## What is needed
In the records below, some lines hold the word "casing". Copy each of those lines.

(Provided entries Opens)

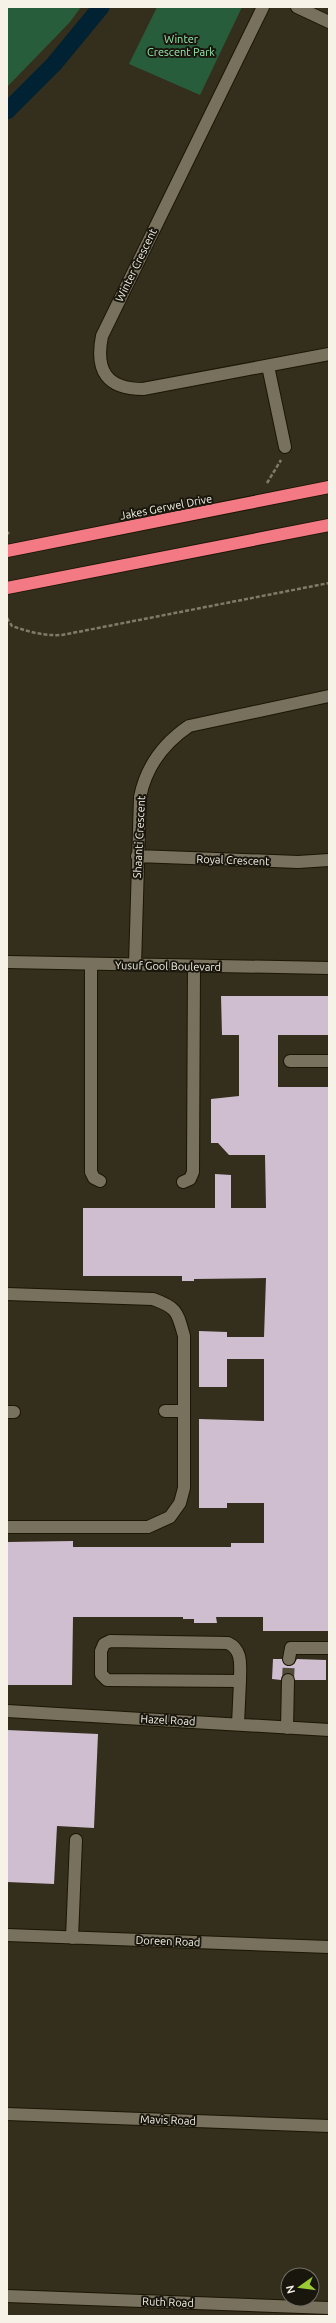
<svg xmlns="http://www.w3.org/2000/svg" width="336" height="2323" viewBox="0 0 336 2323" font-family="Ubuntu,sans-serif">
  <style>
    .green { fill: #285d3b }
    .lines { fill: none; stroke-linecap: round; stroke-linejoin: round }
    .canal { stroke: #002232; stroke-width: 17 }
    .building { fill: #cfbed0 }
    .minor-tunnel { stroke: #514b3a; stroke-width: 12; stroke-dasharray: 12 6; stroke-linecap: butt }
    .minor-casing { stroke: #1b1605; stroke-width: 14 }
    .highway-casing { stroke: #1b1605; stroke-width: 14 }
    .path { stroke: #7f7a6a; stroke-width: 2.5; stroke-dasharray: 4 2; stroke-linecap: butt }
    .minor { stroke: #78715d; stroke-width: 12 }
    .highway { stroke: #f37a85; stroke-width: 12 }
    .labels { text-anchor: middle; stroke-width: 4; stroke-linejoin: round; paint-order: stroke }
    .park-label { font-size: 11px; fill: #97e8af; stroke: #19160e }
    .street-label { font-size: 11px; fill: #f6f2e7; stroke: #19160e }
  </style>
  <rect width="100%" height="100%" fill="#342e1c"/>
  <path class="green" d="M7,7h74l-11,15 -63,65z
    M157,7h85l-42,88 -71,-31z"/>
  <g class="lines">
    <path class="canal" d="M7,111l47,-47 47,-57"/>
  </g>
  <path class="building" d="M221,996h108v39h-51v52h51v544h-66v-14h-47l1,6h-23v-4h-11v-2h-110l-1,68h-65v-143l66,-1v6h158v-4h33v-40h-37v5h-28v-89l65,2v-62h-37v28h-28v-56l28,1v5h37l2,-59 -72,1v2h-12v-5h-99v-68h132v-34l16,1v33h35l-1,-53h-36l-11,-12h-7v-44l28,-3v-61h-17z
    M273,1659h9l2,5 4,2 6,-2 3,-5 29,1v20h-31l-3,-6 -4,-1 -6,3 -1,4 -9,-1z
    M7,1730l91,4 -4,94 -37,-2 -3,58 -47,-2z"/>
  <g class="lines">
    <path class="minor-tunnel" d="M288,1680l1,-21"/>
    <defs>
      <path id="minor" d="M263,7l-161,329c-7,35 5,53 41,53l186,-35
        M297,7l32,15
        M268,366l17,81
        M137,856l161,6 31,-2
        M7,962l322,6
        M91,965v207l3,6 6,3
        M135,965l5,-168c6,-30 24,-54 49,-71l140,-30
        M290,1061h39
        M183,1182l7,-3 3,-7 1,-206
        M7,1294l146,5c25,9 24,13 31,37v152l-4,15 -10,14 -22,10h-141
        M165,1411h19
        M7,1412h7
        M110,1641l118,2c15,7 12,23 12,38l-133,-1 -6,-6v-23l3,-7z
        M289,1659l2,-11h38
        M7,1711l322,19
        M238,1724l2,-43
        M287,1728l1,-48
        M7,1935l322,12
        M72,1938l4,-98
        M7,2114l322,12
        M7,2296l322,12"/>
      <path id="highway" d="M7,551l322,-64
        M7,588l322,-63"/>
    </defs>
    <use href="#minor" class="minor-casing"/>
    <use href="#highway" class="highway-casing"/>
    <path class="path" d="M267,483l14,-23
      M7,532l2,2
      M7,618l5,8c17,6 32,10 50,9l267,-52"/>
    <use href="#minor" class="minor"/>
    <use href="#highway" class="highway"/>
  </g>
  <g class="labels">
    <g class="park-label">
      <text x="181" y="43">Winter<tspan x="181" dy="13">Crescent Park</tspan></text>
    </g>
    <g class="street-label">
      <text transform="translate(136 265) rotate(-64)" y="4">Winter Crescent</text>
      <text transform="translate(166 507) rotate(-11)" y="4">Jakes Gerwel Drive</text>
      <text transform="translate(139 837) rotate(-87)" y="4">Shaanti Crescent</text>
      <text transform="translate(233 860) rotate(2)" y="4">Royal Crescent</text>
      <text transform="translate(168 966) rotate(1)" y="4">Yusuf Gool Boulevard</text>
      <text transform="translate(168 1720) rotate(3)" y="4">Hazel Road</text>
      <text transform="translate(168 1941) rotate(2)" y="4">Doreen Road</text>
      <text transform="translate(168 2120) rotate(2)" y="4">Mavis Road</text>
      <text transform="translate(168 2302) rotate(2)" y="4">Ruth Road</text>
    </g>
  </g>
  <rect width="336" height="2323" fill="none" stroke="#f6f2e7" stroke-width="16"/>
  <g transform="translate(300 2287) rotate(256)"><circle r="19" fill="#19160e" stroke="#716e65"/>
  <path d="M0-3L7 15L0 10L-7 15Z" fill="#9acb34"/>
  <text y="-6" font-size="11" font-weight="bold" text-anchor="middle" fill="#f6f2e7">N</text>
  </g>
</svg>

(Provided entries Closes)

## Exercise solution
    .minor-casing { stroke: #1b1605; stroke-width: 14 }
    .highway-casing { stroke: #1b1605; stroke-width: 14 }
    <use href="#minor" class="minor-casing"/>
    <use href="#highway" class="highway-casing"/>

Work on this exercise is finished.